Haiti heads for elections, police keep marches apart

PORT-AU-PRINCE, (Reuters) – Armed Haitian police  kept apart boisterous supporters of rival presidential  candidates in Port-au-Prince yesterday as the earthquake-hit  Caribbean country heads for turbulent elections this weekend in  the grip of a cholera epidemic.

Sporadic violence, including street clashes between  protesters and U.N. peacekeepers in Port-au-Prince and the  northern city of Cap-Haitien, has added the stench of burning  tires and tear gas to the stink of squalor and disease from  overflowing cholera hospitals and earthquake survivor camps.

Separate marches by backers of two leading presidential  contenders — Jude Celestin, a protege of outgoing President  Rene Preval, and popular musician “Sweet Micky” Martelly —  clogged streets in the sprawling capital yesterday but police  armed with shotguns and pistols stopped them from clashing.

Sunday’s presidential and legislative elections are going  ahead despite the huge challenges of holding a nationwide poll  in the Western Hemisphere’s poorest state.

Haiti, its infrastructure already weak, is recovering from  a devastating earthquake in January and battling a worsening  cholera epidemic that has already killed 2,000 people.

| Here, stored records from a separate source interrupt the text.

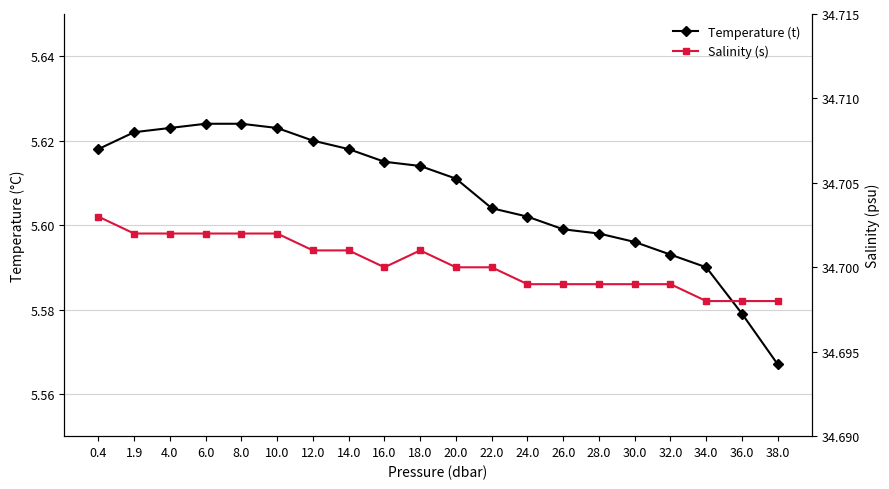

Does the chart display data point markers on the line(s)?

Yes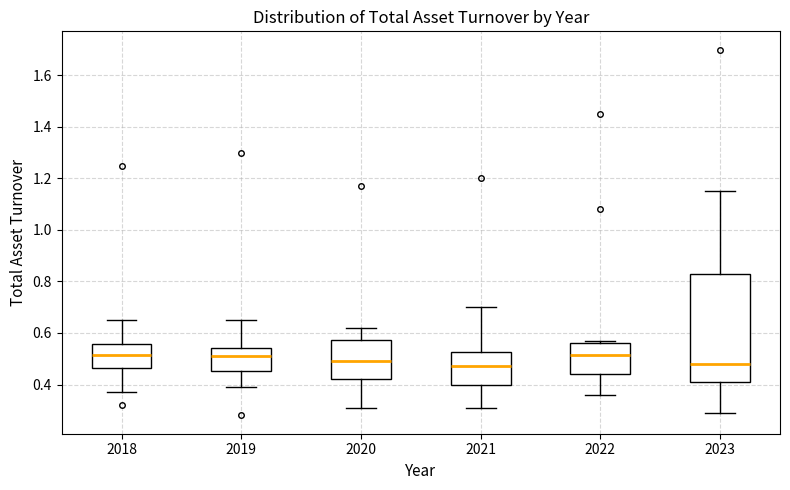

Which box is the tallest, from its lower edge to its upper edge?

2023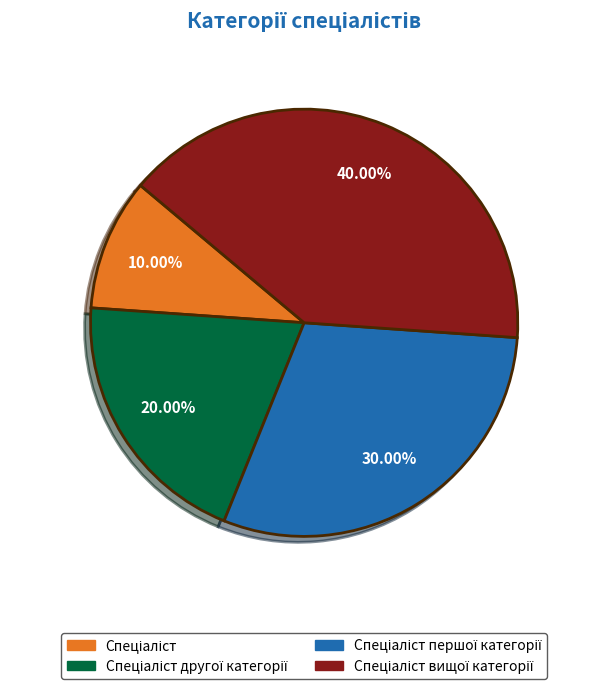

Is there a majority slice in this chart?

No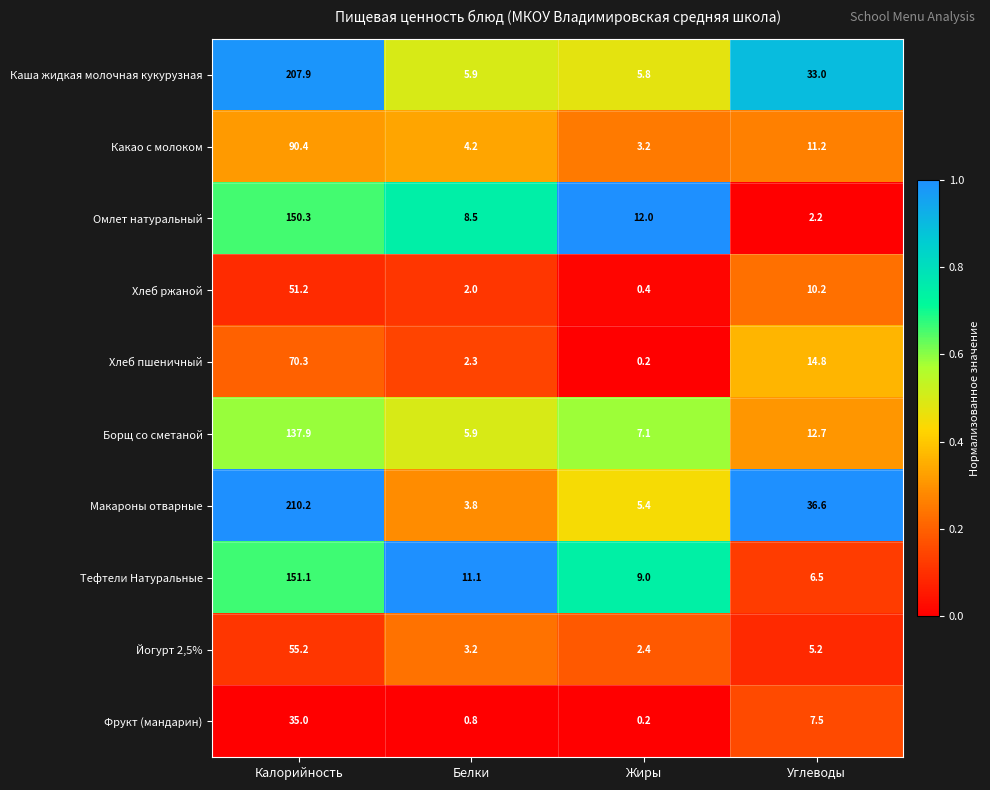

What is the total value across all series at Жиры?

45.7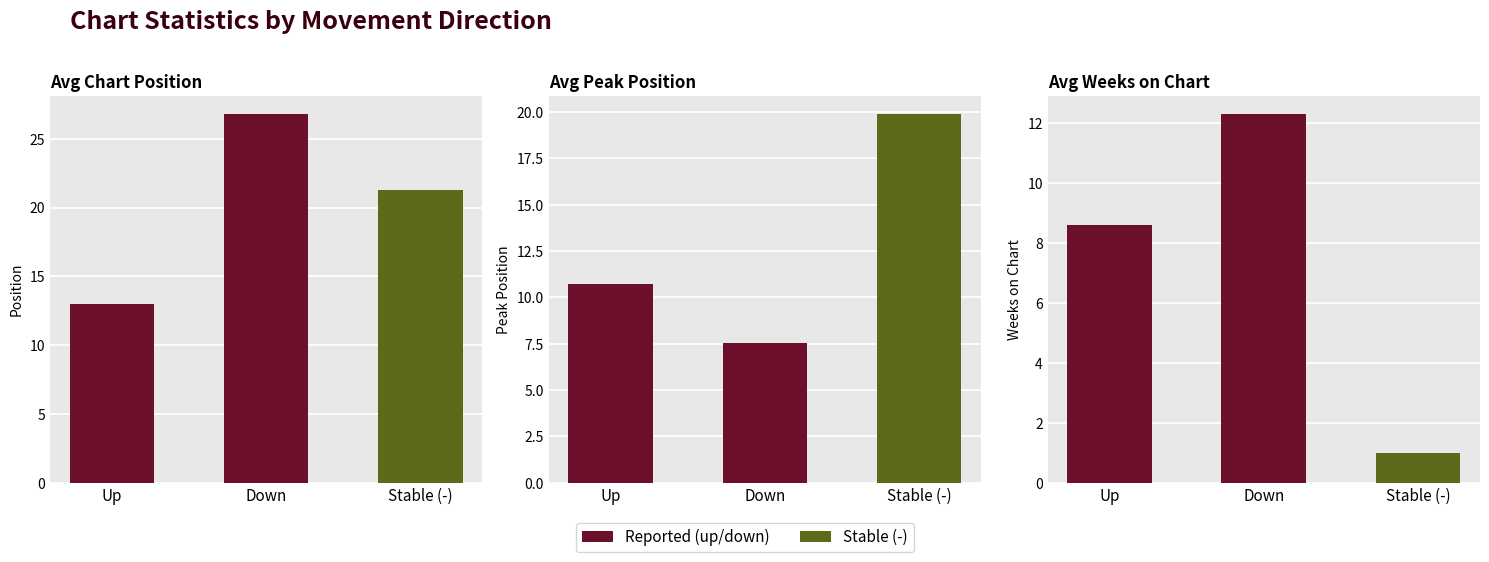

What is the difference between the maximum and minimum values?

11.3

The international community, represented by a 12,000-strong  U.N. peacekeeping force in Haiti, is insisting the political  and security risks of postponing Sunday’s elections are far  greater than any current threats of violence or disruption.
“It is better to have elections as soon as possible than to  delay them,” Edmond Mulet, the head of the U.N. mission in  Haiti (MINUSTAH), told a news conference in Port-au-Prince.
“If we don’t have elections now, when? … Are we going to  wait a year in Haiti to have elections? What will happen in the  meantime? Vacuum of power, uncertainty, chaos?”

Mulet said the polls, to elect a successor to Preval who  cannot stand again, a new parliament and a third of the Senate,  were in line with Haiti’s constitutional electoral calendar.

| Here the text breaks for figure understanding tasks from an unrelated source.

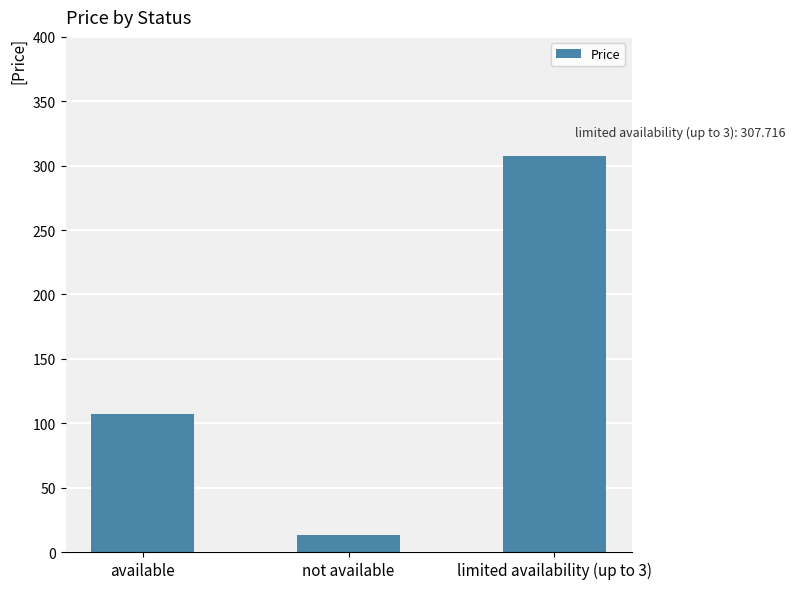

True or false: the data shows 163.5 at available.

False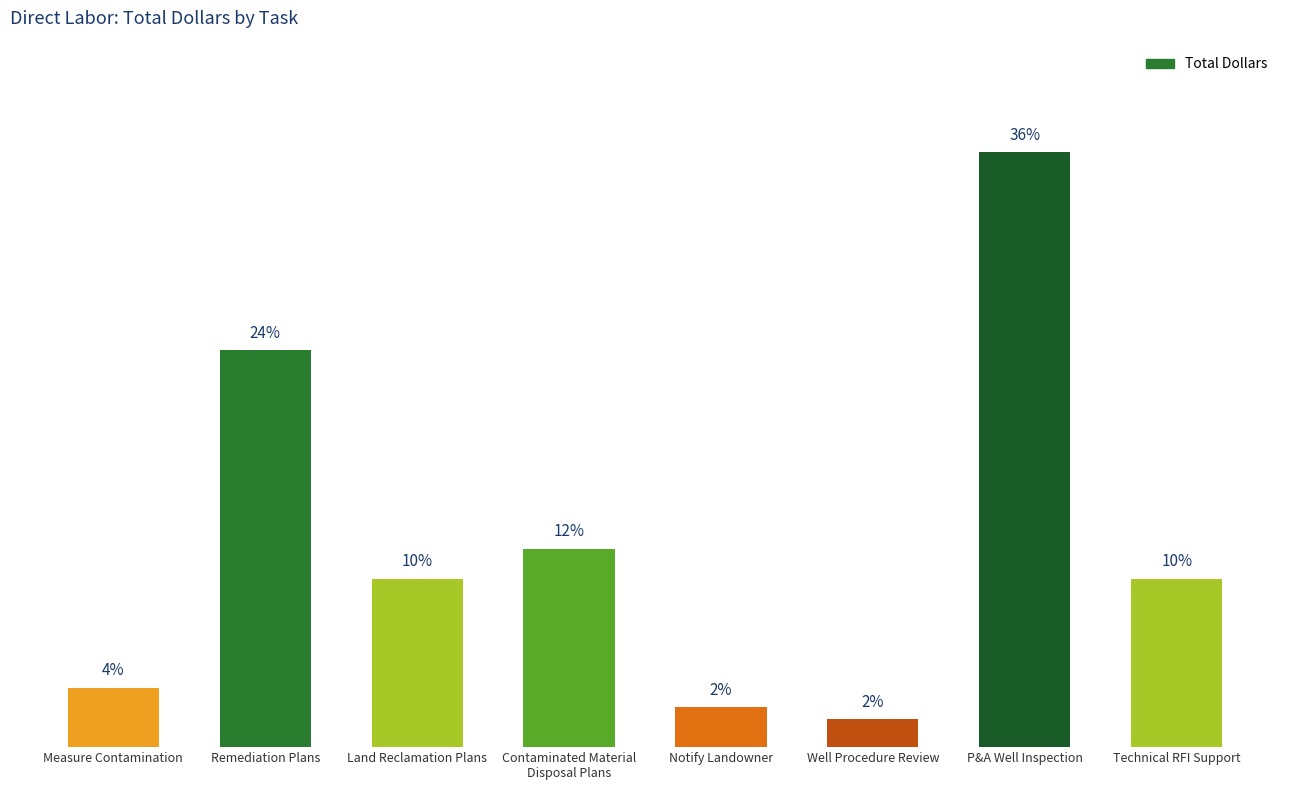

What is the sum of all values?

834000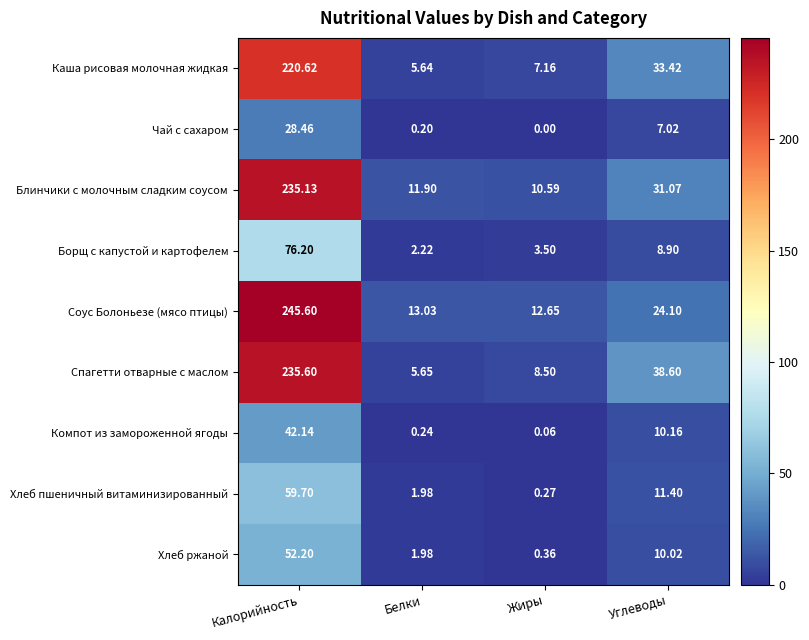

At which label does Компот из замороженной ягоды first exceed 10?

Калорийность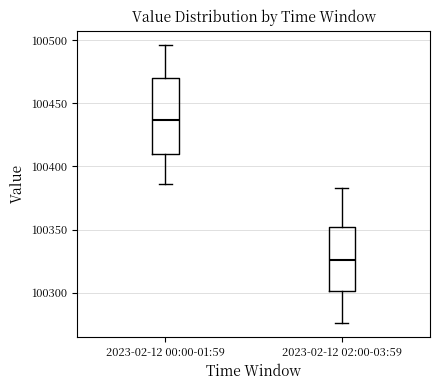

Reading left to right, transcribe this box plot: for each box, give where its median line is, the range the box spans, and where its two whiskers end, as read against the y-axis. The values are not printed on the chart, so give them approximately, as read against the axis.

2023-02-12 00:00-01:59: median 100435, box 100410 to 100470, whiskers 100385 to 100495
2023-02-12 02:00-03:59: median 100325, box 100300 to 100350, whiskers 100275 to 100385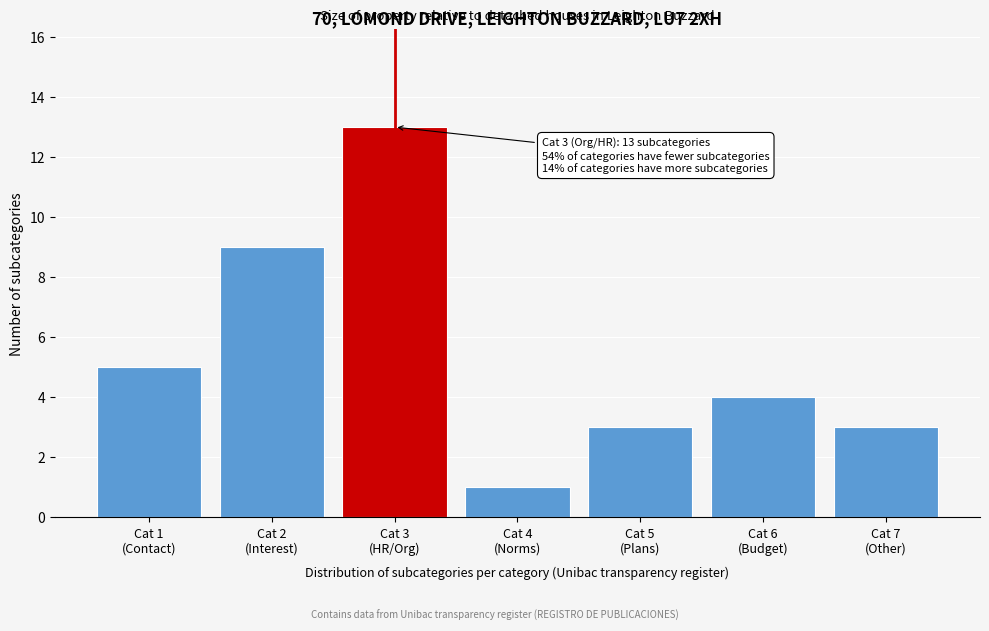

Reading right to left, what are all the values shown in this chart?

3	4	3	1	13	9	5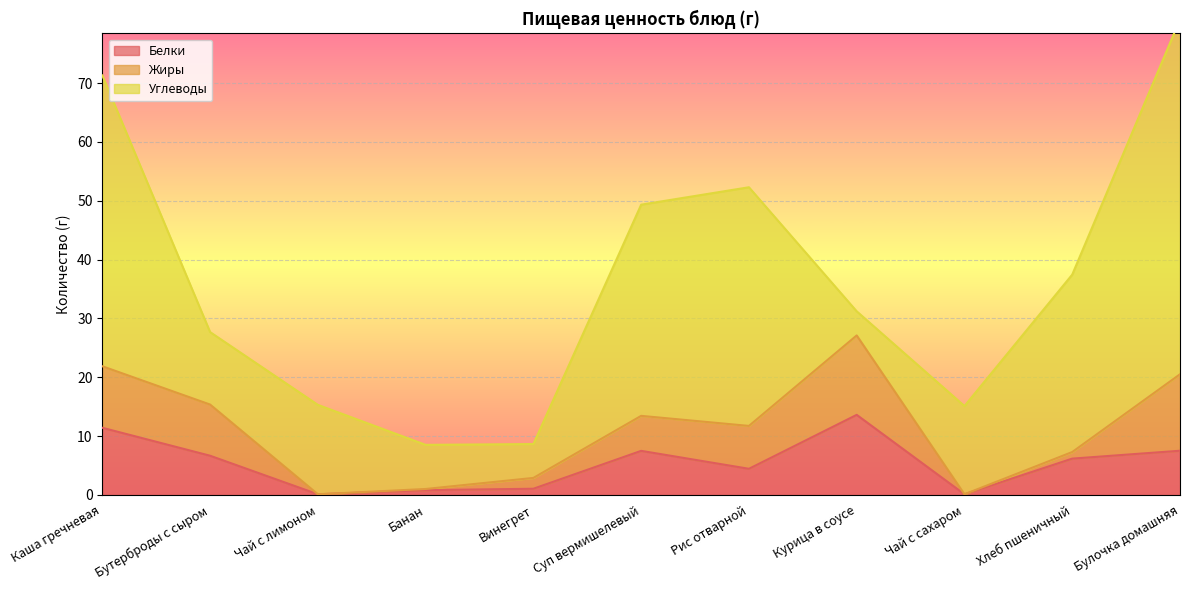

How many positive values does the Жиры series have?

9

Voting would pose no greater health risk, and perhaps even  less, than a normal working day, he said.
Mulet brushed aside calls for postponement from four of the  18 presidential candidates and complaints of pro-government  bias against local electoral authorities, saying the latter had  showed themselves “up to the task”.

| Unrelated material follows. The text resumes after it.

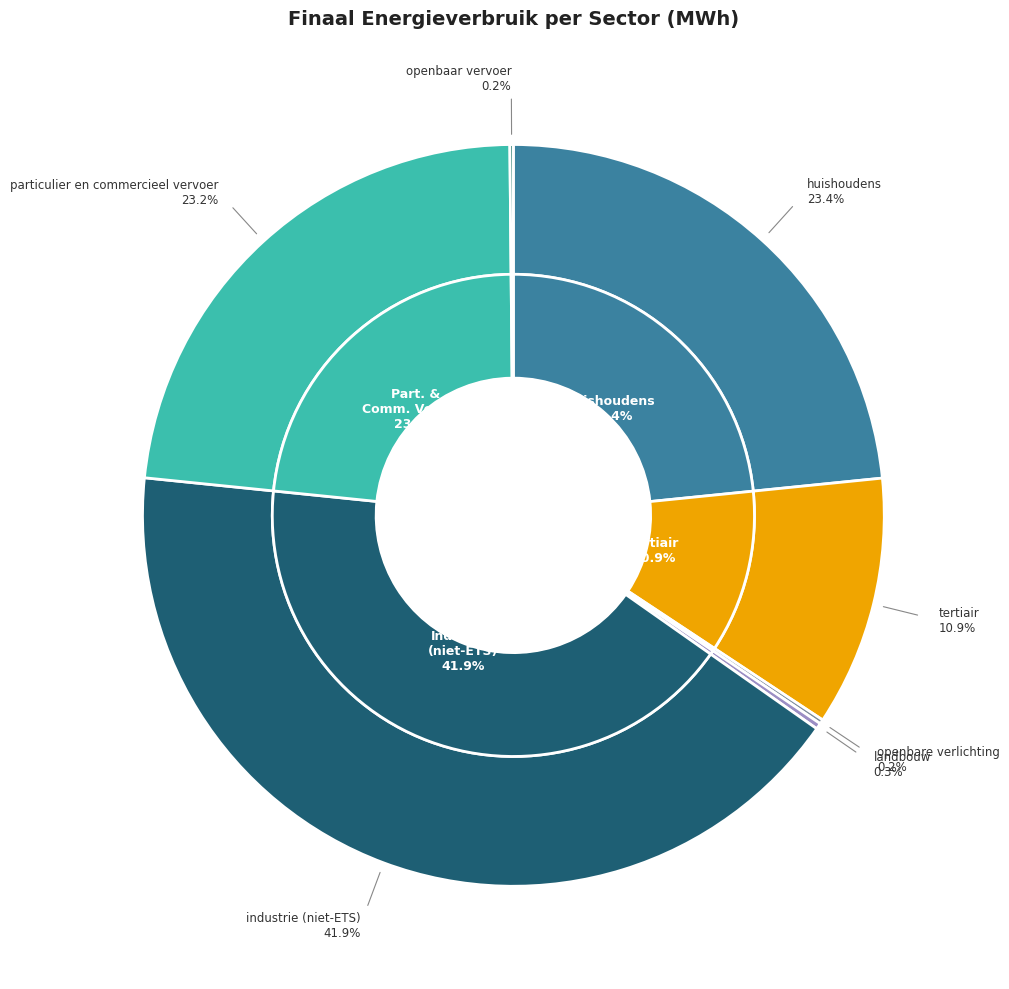

Does any single category account for the majority?

No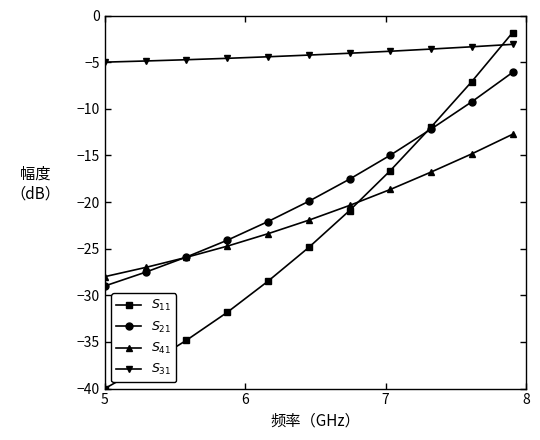

What is the greatest value displayed?

-1.8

“The elections will not be perfect, will not solve all the  problems, but they are a necessary path in the democratization  process in Haiti,” the U.N. mission chief said, flanked by the  heads of MINUSTAH’s military and police forces.

With several frontrunners leading the varied field — one  of the original 19 contenders has withdrawn — analysts see a  strong chance that Sunday’s first-round ballot may not produce  a clear winner with the required majority of more than 50  percent of the votes.

This would mean a deciding run-off on Jan. 16.
Besides Celestin and Martelly, another presidential  frontrunner identified by opinion polls is Mirlande Manigat, a  70-year-old former first lady who would be Haiti’s first  elected woman president if she wins the vote.

A VOTE FOR CHANGE?
The rival marches by Celestin and Martelly supporters,  accompanied by bands and sound trucks blaring music, went ahead  in rubble-strewn streets festooned with election posters and  choked with traffic and pedestrians.

“Martelly, it’s you we were looking for. Now we have found  you, we are saved!” sang his supporters, many of whom swept  streets with brooms to reflect his pro-change message. A big  group of motorcycle riders accompanied them, tooting horns.

As several thousand Celestin supporters wearing T-shirts in  his green-and-yellow party colors danced and sang, two small  planes overhead towed banners reading “Vote for Jude Celestin.”  One dropped leaflets with his image.

Outside the Justice Ministry, hundreds of women yelling  “Down with injustice” staged a protest sit-in to demand better  judicial protection against sexual violence. Since the Jan. 12  earthquake left more than 1.3 million people homeless, reports  of rapes in survivors’ camps have increased.

Fears of political violence rose after anti-U.N. riots in  Cap-Haitien last week killed two people and injured dozens as  tire-burning, stone-throwing protesters blamed Nepalese U.N.  peacekeepers for bringing cholera to Haiti. The U.N. says no  conclusive evidence supports this accusation.

There have been smaller protests in Port-au-Prince and two  people were killed in a clash on Monday between supporters of  two rival presidential contenders at Beaumont in the southwest  of the country. Mulet said levels of violence, a staple of Haiti’s volatile  politics, were less than in the 2006 presidential elections. In Port-au-Prince’s squalid slums and crowded earthquake  survivors’ camps, views of the elections were mixed. Low  turnout may be the biggest protagonist in Sunday’s polls.